◆ Selected passage
I'll start off by saying that aside from what I've seen and read online, I have not seen Systema live and in person.  Its hard to get a 'feel' of something from a video.  It reminds me of Aikido..very flowing, using the persons energy against them, etc.  Very different of course from arts such as Kenpo and the FMA's such as Kali and Arnis.  Their approach (Systema) is not one that I would choose to take, but if it works for someone, thats fine.  IMO, there is something to be learned from all arts.  If there is something that interests me and I can take it and add it to my tool bag, I'm getting that much better.

Just my .02

Mike


----------



## hammer (Aug 9, 2005)

lonekimono10 said:
			
		

> Hey mike i went to the site and looked at the video's(did you see them?)
> well if you did please tell what you think of what they were doing.
> or what anyone thinks of them?? without being rude or saying anything
> bad i'm not jumping up and down.


Cool clip,
Here is another clip that may be of interest from the Yang Mian System, here in Australia.

Steel body,http://www.yangmian.com/SteelBody.asp Scroll down to the bottom of the page to veiw clips, Titled ...Brett's Steel body practice on Machine....... the other Clips on this site are worth a look specially the elbows/and students freestyling.

◆ Given exercise A
In the Systema forum thread, which martial art does the post signed "Mike" say Systema reminds the writer of?
◆ Given exercise B
Please continue the Systema forum thread, starting after its last sentence.

◆ Stored rows
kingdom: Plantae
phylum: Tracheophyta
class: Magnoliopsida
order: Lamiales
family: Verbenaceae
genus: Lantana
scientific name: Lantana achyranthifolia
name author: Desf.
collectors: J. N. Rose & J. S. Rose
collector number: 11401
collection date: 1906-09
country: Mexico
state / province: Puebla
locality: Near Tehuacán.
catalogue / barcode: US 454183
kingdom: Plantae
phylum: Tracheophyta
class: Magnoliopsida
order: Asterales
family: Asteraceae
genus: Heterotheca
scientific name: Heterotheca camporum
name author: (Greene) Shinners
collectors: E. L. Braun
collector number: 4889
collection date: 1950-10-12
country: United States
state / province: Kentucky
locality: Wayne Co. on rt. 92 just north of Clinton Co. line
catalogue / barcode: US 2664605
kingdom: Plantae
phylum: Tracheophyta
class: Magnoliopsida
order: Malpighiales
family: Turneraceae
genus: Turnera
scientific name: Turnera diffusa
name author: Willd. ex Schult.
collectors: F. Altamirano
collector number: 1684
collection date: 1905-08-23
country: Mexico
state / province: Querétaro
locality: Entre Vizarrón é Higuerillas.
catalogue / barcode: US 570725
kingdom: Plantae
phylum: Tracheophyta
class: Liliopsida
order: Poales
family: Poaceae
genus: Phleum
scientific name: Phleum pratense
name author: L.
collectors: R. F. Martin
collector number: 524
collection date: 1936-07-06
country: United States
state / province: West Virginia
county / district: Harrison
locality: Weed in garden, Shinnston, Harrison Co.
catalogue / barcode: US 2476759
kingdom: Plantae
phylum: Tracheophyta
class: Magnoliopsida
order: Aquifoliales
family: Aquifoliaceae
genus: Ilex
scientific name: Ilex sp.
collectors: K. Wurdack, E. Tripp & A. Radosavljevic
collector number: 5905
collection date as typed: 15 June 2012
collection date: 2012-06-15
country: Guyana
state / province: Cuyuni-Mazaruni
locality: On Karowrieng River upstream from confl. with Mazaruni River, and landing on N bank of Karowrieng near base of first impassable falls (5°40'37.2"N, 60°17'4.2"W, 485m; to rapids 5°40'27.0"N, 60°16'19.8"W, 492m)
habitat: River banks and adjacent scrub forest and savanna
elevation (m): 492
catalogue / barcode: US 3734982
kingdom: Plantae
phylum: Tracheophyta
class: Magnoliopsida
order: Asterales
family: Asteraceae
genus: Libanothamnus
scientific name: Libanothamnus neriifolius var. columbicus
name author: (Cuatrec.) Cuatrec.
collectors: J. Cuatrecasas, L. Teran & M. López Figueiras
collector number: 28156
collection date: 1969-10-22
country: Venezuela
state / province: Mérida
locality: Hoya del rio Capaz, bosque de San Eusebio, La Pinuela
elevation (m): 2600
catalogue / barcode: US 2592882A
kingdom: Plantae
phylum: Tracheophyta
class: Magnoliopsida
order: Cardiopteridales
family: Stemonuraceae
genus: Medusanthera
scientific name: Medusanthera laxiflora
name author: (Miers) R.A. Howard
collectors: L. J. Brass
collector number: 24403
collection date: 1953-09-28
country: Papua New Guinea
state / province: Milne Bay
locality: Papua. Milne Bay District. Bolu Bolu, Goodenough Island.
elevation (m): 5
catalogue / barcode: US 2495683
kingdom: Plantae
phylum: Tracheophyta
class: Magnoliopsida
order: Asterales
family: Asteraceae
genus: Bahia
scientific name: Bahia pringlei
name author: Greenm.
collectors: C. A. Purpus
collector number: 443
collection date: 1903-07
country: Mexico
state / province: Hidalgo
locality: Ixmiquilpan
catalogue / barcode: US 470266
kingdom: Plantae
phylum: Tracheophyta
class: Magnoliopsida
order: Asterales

◆ Output A
Aikido

◆ Output B
Every time I see them I think ouch!!






Cheers
Hammer


----------



## lonekimono10 (Aug 9, 2005)

thanks hammer, but that font is in herei just clicked on it, but if it is what you say it is than i won't use it anymore..
  and mike i understand, when u get some time please call me.


----------



## Brother John (Aug 9, 2005)

The way we train IS the way we react. If you never make contact, you'll never be able to deal with the eventuality OF contact. If you never make contact, you won't be very good at delivering force, never gain skill in accuracy....because if all you do is stop a strike short of making contact, then you'll get very very good.......at missing.

Your Brother
John


----------



## lonekimono10 (Aug 9, 2005)

Hey hammer i just went and watched the videos and i want to say this
  it is easy to take a hit when you know its coming,(just like in the video)
  but its another thing all together when you don't know when it's coming
 i:e like a real street fight, now don't get me wrong , what he did is great for demo's and i know it shows that he could take a hit.


----------



## IWishToLearn (Aug 9, 2005)

> "to understand what a strike is , you must know how a strike feels"


 Quoting Master Elmer here...had to cause I like that analogy almost as much as Doc's .


----------



## hammer (Aug 9, 2005)

lonekimono10 said:
			
		

> Hey hammer i just went and watched the videos and i want to say this
> it is easy to take a hit when you know its coming,(just like in the video)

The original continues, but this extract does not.